_Input_

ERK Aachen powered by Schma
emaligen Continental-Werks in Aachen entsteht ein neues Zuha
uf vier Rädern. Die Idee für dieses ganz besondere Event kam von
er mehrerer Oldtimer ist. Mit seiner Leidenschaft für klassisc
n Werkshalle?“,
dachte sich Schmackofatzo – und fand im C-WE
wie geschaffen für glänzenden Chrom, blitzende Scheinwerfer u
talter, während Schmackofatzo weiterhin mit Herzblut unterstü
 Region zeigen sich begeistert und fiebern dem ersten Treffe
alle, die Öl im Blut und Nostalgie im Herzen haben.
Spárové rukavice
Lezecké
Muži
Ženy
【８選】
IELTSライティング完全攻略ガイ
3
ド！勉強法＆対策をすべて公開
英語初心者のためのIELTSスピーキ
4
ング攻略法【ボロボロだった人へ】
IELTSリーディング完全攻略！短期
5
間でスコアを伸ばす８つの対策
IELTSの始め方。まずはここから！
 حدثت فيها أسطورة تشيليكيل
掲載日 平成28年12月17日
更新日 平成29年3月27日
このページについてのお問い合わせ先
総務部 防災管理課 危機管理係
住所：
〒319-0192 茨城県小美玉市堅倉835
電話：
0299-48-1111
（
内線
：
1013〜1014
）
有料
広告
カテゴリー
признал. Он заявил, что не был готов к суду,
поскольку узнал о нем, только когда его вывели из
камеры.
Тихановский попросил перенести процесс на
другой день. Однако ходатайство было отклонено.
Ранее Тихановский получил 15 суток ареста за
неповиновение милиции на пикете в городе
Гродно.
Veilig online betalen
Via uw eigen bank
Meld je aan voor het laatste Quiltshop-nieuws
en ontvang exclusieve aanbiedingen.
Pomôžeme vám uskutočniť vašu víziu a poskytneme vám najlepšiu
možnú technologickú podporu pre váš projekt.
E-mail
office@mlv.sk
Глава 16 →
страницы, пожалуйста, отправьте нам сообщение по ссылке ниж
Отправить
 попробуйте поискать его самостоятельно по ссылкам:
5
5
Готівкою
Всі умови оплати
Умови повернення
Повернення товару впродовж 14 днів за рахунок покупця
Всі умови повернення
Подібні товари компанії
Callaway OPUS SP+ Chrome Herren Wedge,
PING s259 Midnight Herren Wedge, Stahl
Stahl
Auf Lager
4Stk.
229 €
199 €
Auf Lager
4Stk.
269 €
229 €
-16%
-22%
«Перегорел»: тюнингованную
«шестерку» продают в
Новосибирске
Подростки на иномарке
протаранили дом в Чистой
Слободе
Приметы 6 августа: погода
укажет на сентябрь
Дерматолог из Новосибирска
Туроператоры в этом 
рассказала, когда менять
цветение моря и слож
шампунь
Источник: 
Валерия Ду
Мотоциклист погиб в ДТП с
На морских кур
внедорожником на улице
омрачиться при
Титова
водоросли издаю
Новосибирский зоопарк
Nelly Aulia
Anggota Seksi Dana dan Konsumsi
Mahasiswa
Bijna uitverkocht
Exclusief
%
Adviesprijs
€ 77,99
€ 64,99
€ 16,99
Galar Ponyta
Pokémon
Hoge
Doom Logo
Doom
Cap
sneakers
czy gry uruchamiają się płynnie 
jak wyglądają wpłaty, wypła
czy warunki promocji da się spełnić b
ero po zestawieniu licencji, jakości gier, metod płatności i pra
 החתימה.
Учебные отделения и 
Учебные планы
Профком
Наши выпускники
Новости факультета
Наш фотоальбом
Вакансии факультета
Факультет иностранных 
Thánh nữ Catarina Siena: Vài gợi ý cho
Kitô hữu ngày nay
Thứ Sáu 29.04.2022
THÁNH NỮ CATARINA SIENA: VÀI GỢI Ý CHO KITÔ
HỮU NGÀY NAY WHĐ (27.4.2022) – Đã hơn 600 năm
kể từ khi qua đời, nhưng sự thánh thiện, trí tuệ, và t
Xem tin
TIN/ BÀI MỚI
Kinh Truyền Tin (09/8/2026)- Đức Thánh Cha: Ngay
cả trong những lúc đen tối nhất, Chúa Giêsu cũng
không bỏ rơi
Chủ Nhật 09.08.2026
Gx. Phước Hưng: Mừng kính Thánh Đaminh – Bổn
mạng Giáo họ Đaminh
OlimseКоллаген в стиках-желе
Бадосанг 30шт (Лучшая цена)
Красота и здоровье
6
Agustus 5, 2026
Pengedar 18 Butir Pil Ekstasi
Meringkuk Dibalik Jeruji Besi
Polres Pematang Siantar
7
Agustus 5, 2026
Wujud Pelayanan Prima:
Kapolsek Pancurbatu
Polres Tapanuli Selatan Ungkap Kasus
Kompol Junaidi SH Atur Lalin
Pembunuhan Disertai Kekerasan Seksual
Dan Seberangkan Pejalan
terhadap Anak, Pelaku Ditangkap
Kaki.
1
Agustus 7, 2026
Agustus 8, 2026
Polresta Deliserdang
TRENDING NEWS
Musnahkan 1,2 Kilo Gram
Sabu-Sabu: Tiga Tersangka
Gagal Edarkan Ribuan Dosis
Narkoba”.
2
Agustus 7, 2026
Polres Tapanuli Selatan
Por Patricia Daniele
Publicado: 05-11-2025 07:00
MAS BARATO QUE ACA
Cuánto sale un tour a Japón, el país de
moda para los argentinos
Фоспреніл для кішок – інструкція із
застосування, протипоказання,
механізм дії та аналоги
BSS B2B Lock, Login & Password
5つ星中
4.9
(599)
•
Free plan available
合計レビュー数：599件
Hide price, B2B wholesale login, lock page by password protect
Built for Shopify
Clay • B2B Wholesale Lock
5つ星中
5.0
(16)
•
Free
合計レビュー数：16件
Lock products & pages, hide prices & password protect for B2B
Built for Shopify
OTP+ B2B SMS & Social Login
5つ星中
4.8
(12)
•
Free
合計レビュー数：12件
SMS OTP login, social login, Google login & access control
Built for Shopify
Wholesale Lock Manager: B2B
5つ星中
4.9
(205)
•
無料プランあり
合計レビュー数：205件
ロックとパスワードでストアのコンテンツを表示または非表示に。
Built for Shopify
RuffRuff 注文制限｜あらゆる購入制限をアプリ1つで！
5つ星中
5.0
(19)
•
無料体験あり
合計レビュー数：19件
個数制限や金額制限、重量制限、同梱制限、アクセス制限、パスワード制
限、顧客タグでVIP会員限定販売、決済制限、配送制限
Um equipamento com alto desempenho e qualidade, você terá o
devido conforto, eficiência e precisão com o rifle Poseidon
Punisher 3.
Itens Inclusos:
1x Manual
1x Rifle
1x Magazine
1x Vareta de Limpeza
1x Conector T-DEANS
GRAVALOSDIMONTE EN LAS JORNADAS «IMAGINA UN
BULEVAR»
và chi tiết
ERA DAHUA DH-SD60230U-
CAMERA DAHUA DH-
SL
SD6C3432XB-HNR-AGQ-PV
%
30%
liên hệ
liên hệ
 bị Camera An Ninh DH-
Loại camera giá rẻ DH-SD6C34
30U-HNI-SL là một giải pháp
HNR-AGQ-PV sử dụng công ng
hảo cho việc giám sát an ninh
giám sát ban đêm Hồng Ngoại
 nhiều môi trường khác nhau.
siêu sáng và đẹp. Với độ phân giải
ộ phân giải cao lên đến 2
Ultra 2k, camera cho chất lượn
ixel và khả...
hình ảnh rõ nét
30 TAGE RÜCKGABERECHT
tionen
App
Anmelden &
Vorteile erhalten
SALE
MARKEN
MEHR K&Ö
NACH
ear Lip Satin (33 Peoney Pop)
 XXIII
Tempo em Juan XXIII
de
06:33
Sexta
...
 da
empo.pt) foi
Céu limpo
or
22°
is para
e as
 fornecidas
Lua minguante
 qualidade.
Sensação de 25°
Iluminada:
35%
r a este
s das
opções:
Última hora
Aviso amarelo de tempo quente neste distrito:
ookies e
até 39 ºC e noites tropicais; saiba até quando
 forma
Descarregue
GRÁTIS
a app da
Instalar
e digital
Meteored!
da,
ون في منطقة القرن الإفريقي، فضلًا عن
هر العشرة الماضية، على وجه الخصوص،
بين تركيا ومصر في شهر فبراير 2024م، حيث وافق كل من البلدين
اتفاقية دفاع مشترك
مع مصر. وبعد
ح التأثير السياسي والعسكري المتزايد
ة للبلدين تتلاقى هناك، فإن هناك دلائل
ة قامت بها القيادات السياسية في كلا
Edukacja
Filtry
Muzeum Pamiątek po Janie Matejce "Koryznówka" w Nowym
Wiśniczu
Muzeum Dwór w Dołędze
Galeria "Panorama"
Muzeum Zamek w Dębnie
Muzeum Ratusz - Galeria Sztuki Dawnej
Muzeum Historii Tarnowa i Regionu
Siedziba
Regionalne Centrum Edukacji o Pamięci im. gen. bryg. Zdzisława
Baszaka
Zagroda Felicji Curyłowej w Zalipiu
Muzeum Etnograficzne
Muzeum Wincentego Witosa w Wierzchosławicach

_What you have to do_
Using the listing above, copy exactly the line that contains "Новосибирске", the line that contains "czy warunki promocji da się spełnić b", and each line that falls between them.

_Solution to this problem_
Новосибирске
Подростки на иномарке
протаранили дом в Чистой
Слободе
Приметы 6 августа: погода
укажет на сентябрь
Дерматолог из Новосибирска
Туроператоры в этом 
рассказала, когда менять
цветение моря и слож
шампунь
Источник: 
Валерия Ду
Мотоциклист погиб в ДТП с
На морских кур
внедорожником на улице
омрачиться при
Титова
водоросли издаю
Новосибирский зоопарк
Nelly Aulia
Anggota Seksi Dana dan Konsumsi
Mahasiswa
Bijna uitverkocht
Exclusief
%
Adviesprijs
€ 77,99
€ 64,99
€ 16,99
Galar Ponyta
Pokémon
Hoge
Doom Logo
Doom
Cap
sneakers
czy gry uruchamiają się płynnie 
jak wyglądają wpłaty, wypła
czy warunki promocji da się spełnić b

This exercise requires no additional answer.